(Household object detections)
* * *
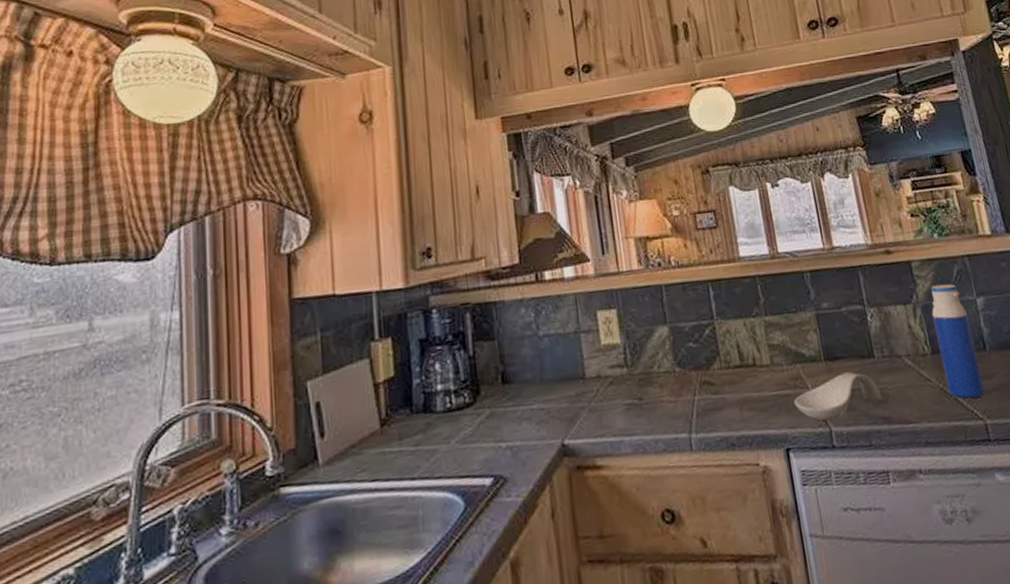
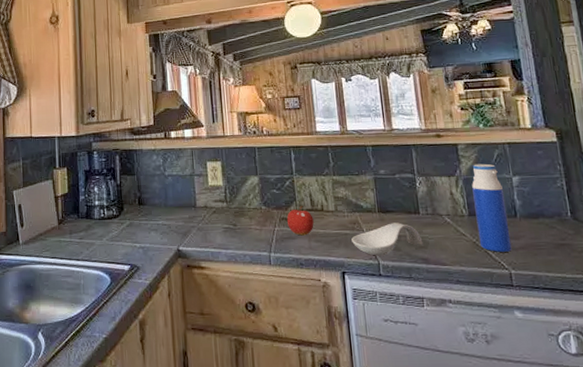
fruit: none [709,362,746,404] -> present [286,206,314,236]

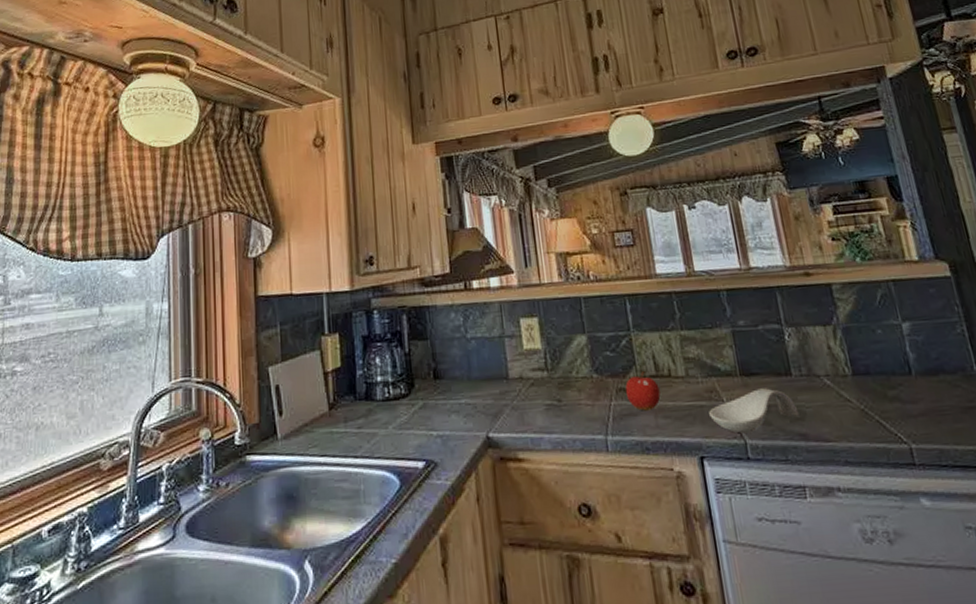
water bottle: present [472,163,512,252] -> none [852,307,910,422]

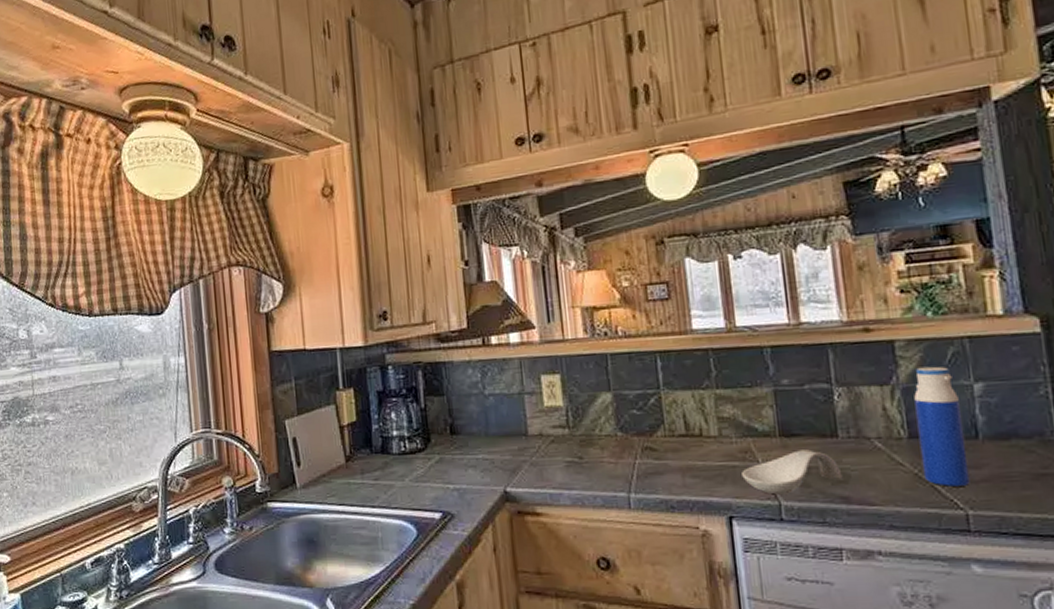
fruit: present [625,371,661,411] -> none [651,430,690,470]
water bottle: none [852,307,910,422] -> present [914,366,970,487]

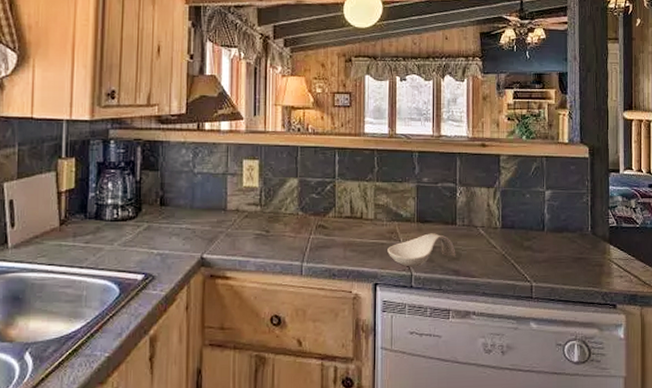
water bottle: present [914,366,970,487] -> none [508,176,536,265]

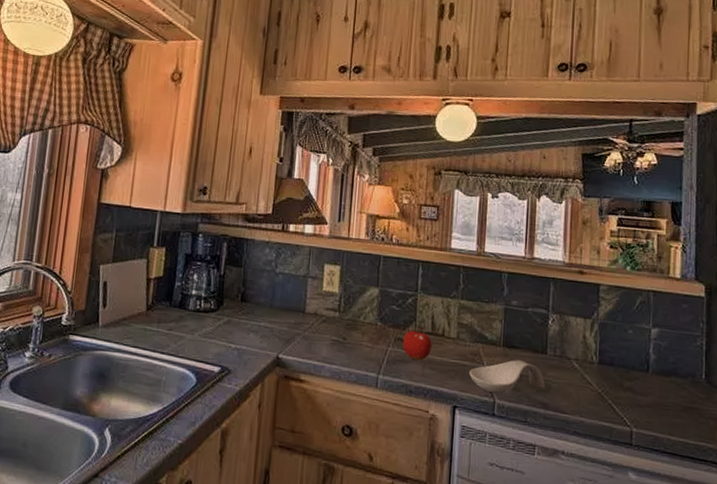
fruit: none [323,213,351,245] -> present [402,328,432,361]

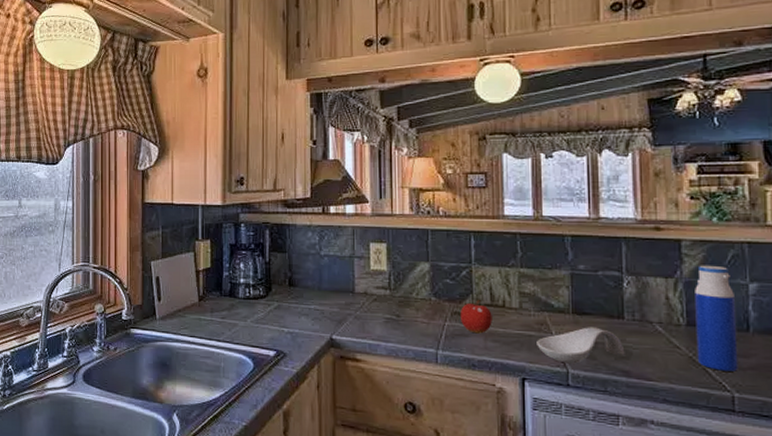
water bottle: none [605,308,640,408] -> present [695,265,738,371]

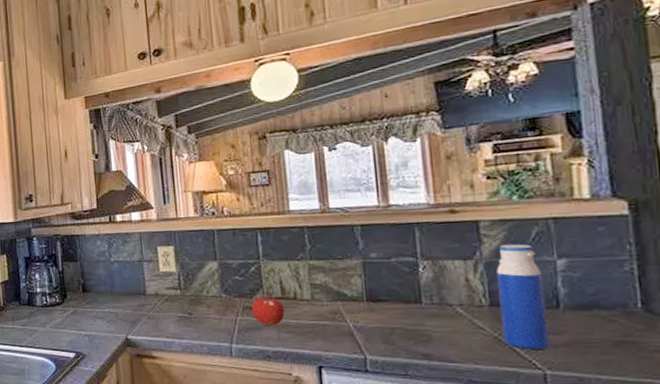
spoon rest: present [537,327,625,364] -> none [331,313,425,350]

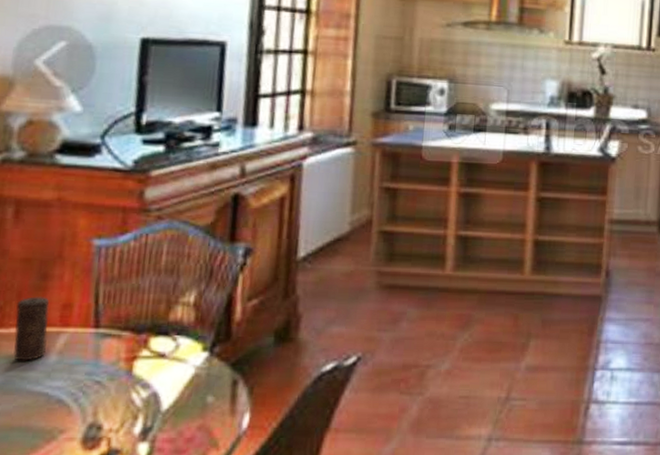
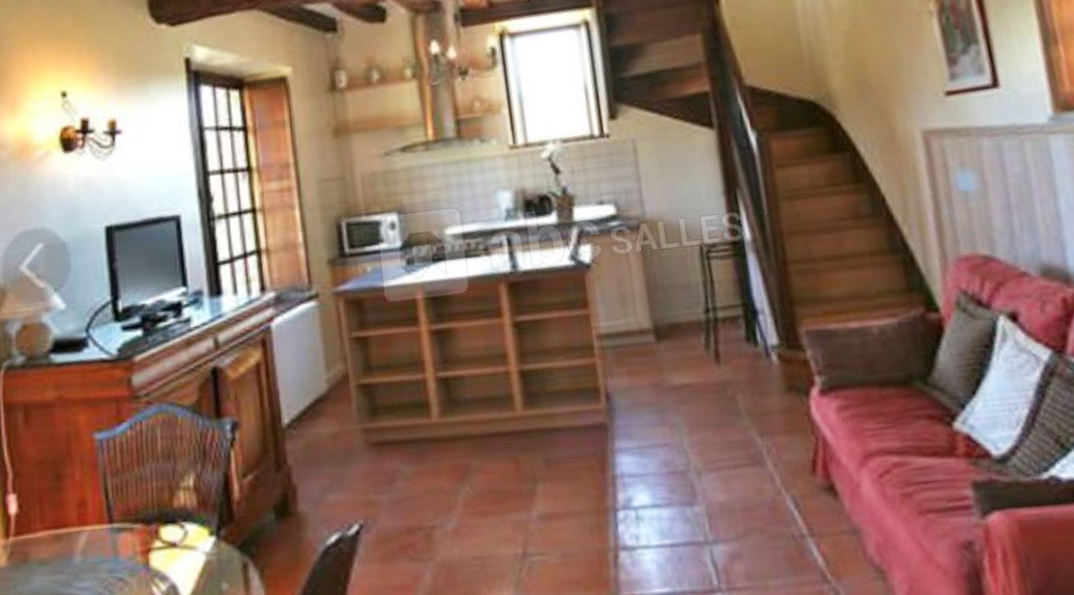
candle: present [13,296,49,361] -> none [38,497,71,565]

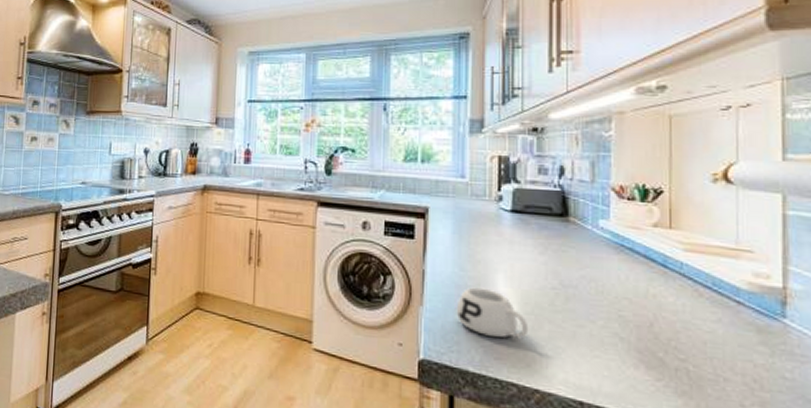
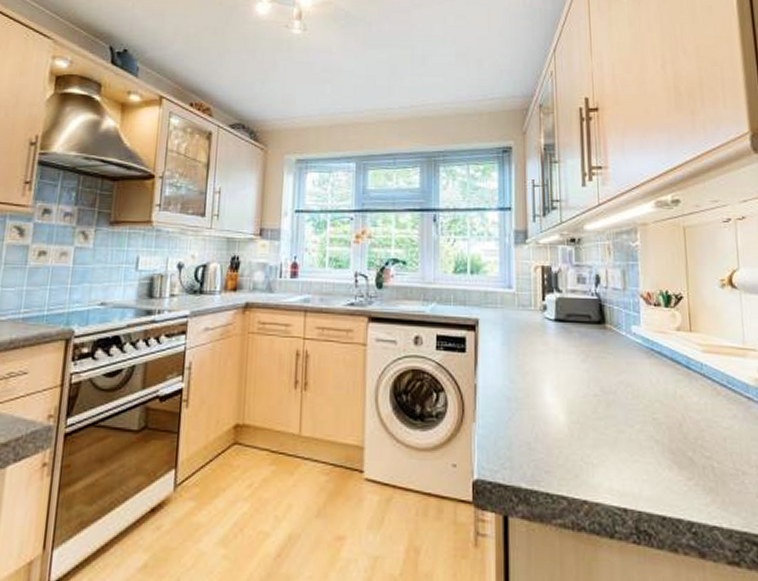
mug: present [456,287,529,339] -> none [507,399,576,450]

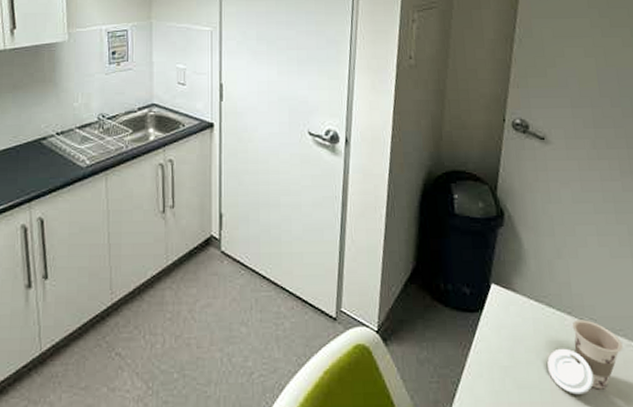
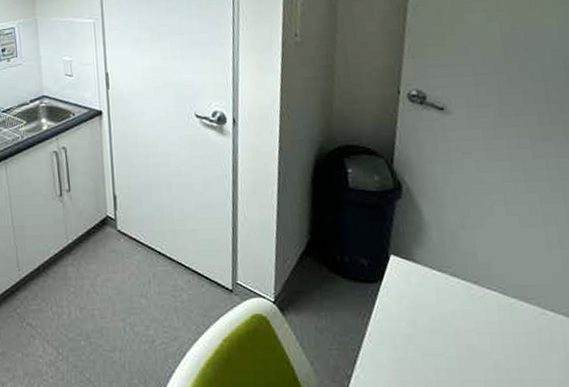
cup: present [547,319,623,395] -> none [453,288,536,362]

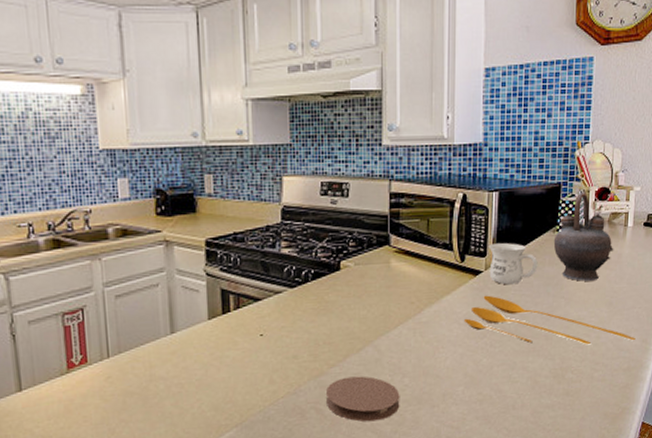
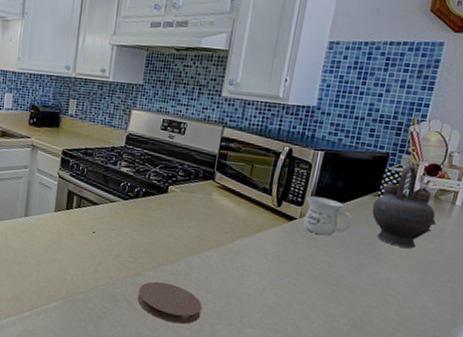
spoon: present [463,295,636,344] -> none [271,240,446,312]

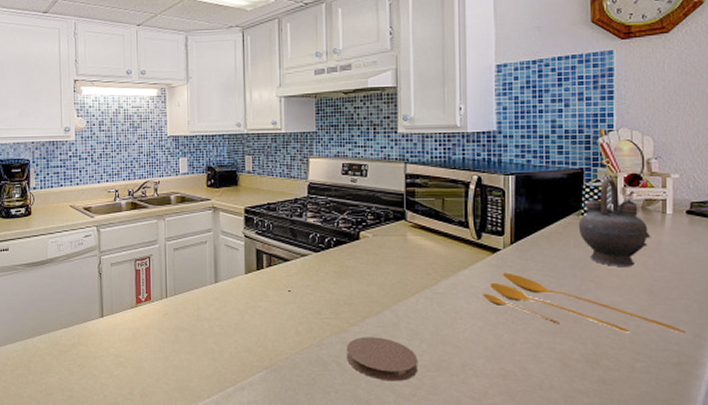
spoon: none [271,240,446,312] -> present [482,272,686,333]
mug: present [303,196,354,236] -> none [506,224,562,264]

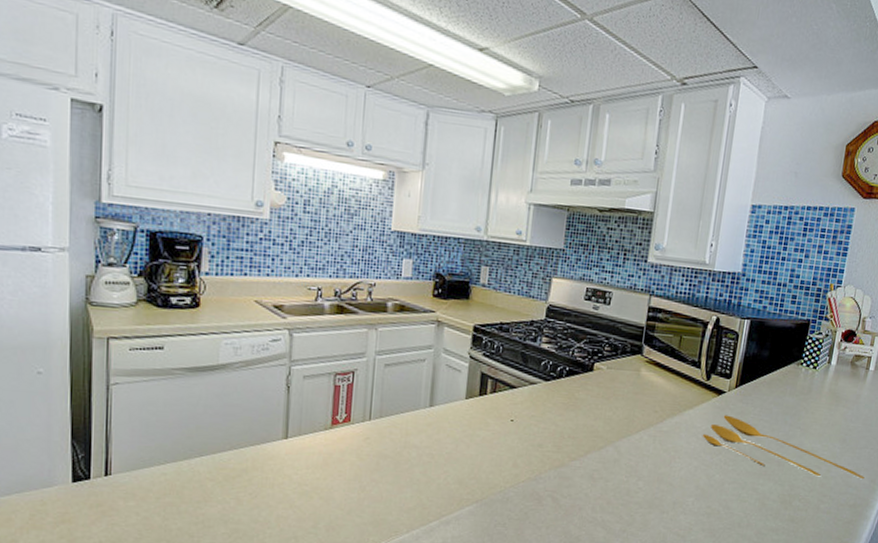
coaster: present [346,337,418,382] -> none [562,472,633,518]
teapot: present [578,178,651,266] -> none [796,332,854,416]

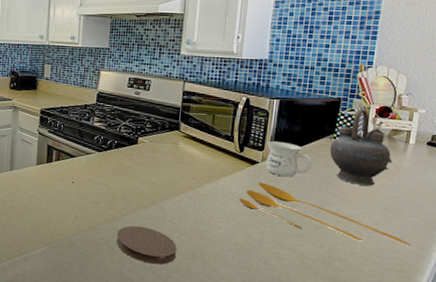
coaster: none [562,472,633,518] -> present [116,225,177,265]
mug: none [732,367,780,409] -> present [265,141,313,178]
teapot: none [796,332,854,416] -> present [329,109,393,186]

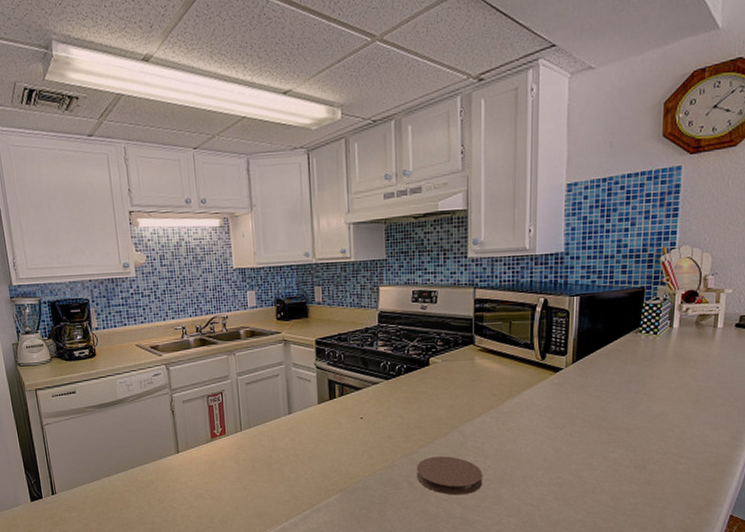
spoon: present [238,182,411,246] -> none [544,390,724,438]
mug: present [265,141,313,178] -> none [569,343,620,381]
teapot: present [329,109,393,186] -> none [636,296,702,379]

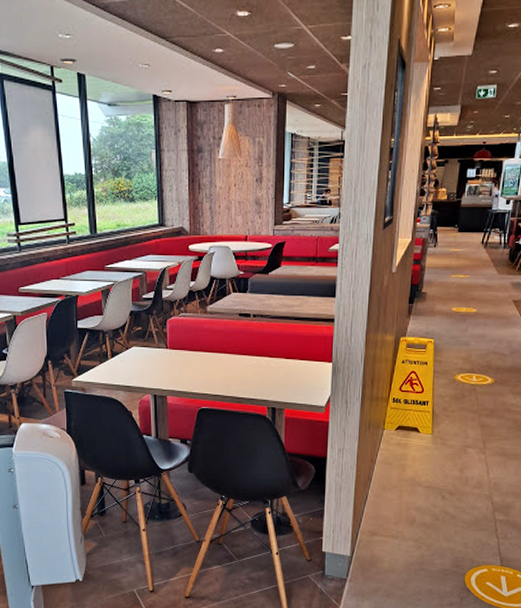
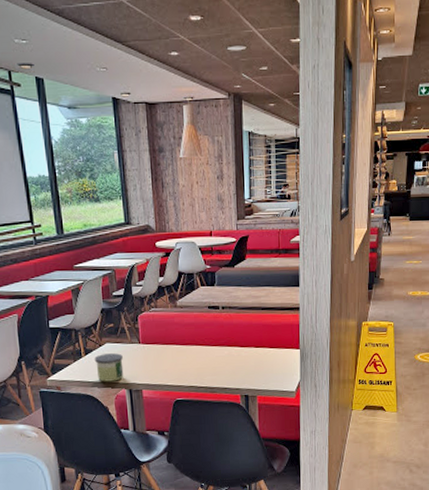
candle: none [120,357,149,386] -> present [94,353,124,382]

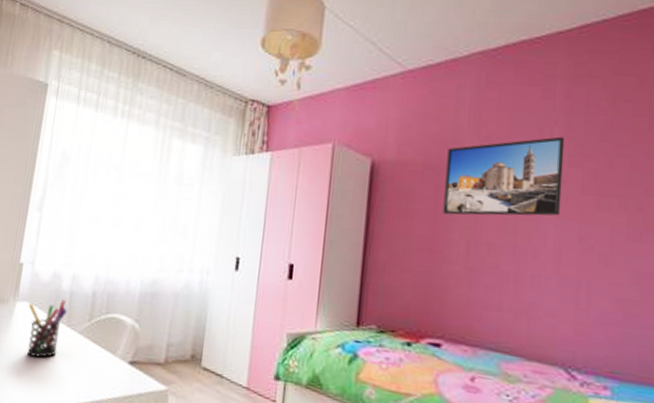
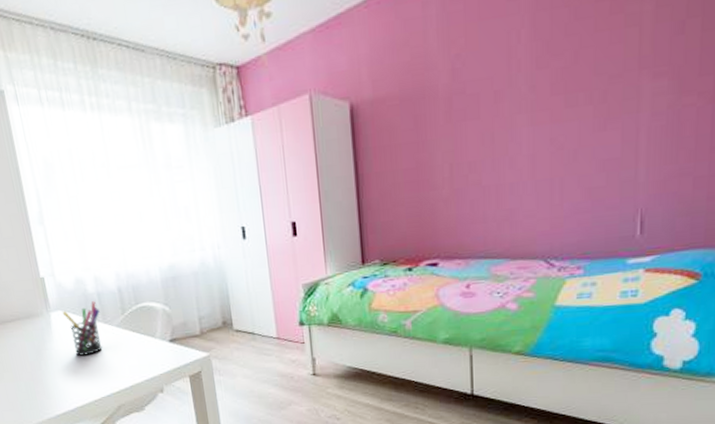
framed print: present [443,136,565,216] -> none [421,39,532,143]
* * *
• **Exercise objective**
Reproduce all the entries that precede this task, word for word, minus any pictures.

• **Finished task**
fruit: none [709,362,746,404] -> present [286,206,314,236]

water bottle: present [472,163,512,252] -> none [852,307,910,422]

fruit: present [625,371,661,411] -> none [651,430,690,470]
water bottle: none [852,307,910,422] -> present [914,366,970,487]

water bottle: present [914,366,970,487] -> none [508,176,536,265]

fruit: none [323,213,351,245] -> present [402,328,432,361]

water bottle: none [605,308,640,408] -> present [695,265,738,371]

spoon rest: present [537,327,625,364] -> none [331,313,425,350]

candle: present [13,296,49,361] -> none [38,497,71,565]

mug: present [456,287,529,339] -> none [507,399,576,450]

cup: present [547,319,623,395] -> none [453,288,536,362]

spoon: present [463,295,636,344] -> none [271,240,446,312]

spoon: none [271,240,446,312] -> present [482,272,686,333]
mug: present [303,196,354,236] -> none [506,224,562,264]

coaster: present [346,337,418,382] -> none [562,472,633,518]
teapot: present [578,178,651,266] -> none [796,332,854,416]

coaster: none [562,472,633,518] -> present [116,225,177,265]
mug: none [732,367,780,409] -> present [265,141,313,178]
teapot: none [796,332,854,416] -> present [329,109,393,186]

spoon: present [238,182,411,246] -> none [544,390,724,438]
mug: present [265,141,313,178] -> none [569,343,620,381]
teapot: present [329,109,393,186] -> none [636,296,702,379]

candle: none [120,357,149,386] -> present [94,353,124,382]

framed print: present [443,136,565,216] -> none [421,39,532,143]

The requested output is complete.